- [Excerpt]:
That farmer-rancher is toast. The Government will ruin him one way or another. I would bet the IRS is knee deep in his returns right now and the EPA will want his water rights , or maybe he has a pond he dug without a permit. I would not be surprised to read about a SWAT team hitting his home at 3 in the morning.


----------



## hitchicken

Sorry, GURPS.  The Blaze is caving on this one for some reason...  and its readers aren't very happy about it (judging by some of the comments).


----------



## GURPS

hitchicken said:


> Sorry, GURPS.  The Blaze is caving on this one for some reason...  and its readers aren't very happy about it (judging by some of the comments).





yeah I saw that - unhappy readers ...... Dana Losch has a good article up .... I posted it in the Alex Jones Thread


----------



## hitchicken

So much for item #6 of the Blaze article.  Infowars has just published a March 2014 photo of Reid breaking ground for a new solar farm on the property.

- [Using the information]:
A - In the forum thread, where did GURPS post the Dana Losch article?
B - In the forum thread, switch "solar farm" to "wind farm" and write out the passage from "So much for" to "on the property.".

Saved entries

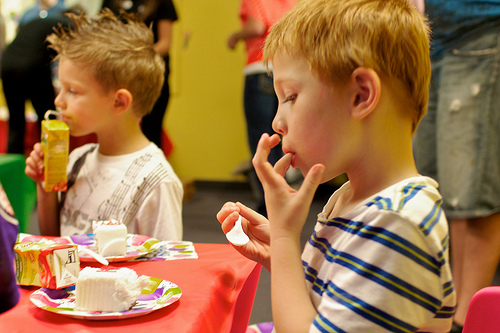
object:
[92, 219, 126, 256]
cake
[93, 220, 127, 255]
frosting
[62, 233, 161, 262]
plate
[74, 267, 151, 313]
cake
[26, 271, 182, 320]
plate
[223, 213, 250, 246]
spoon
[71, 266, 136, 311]
white frosting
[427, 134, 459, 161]
ground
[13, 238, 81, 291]
juice box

- [Results of the exercise]:
A - In the Alex Jones thread.

B -
So much for item #6 of the Blaze article.  Infowars has just published a March 2014 photo of Reid breaking ground for a new wind farm on the property.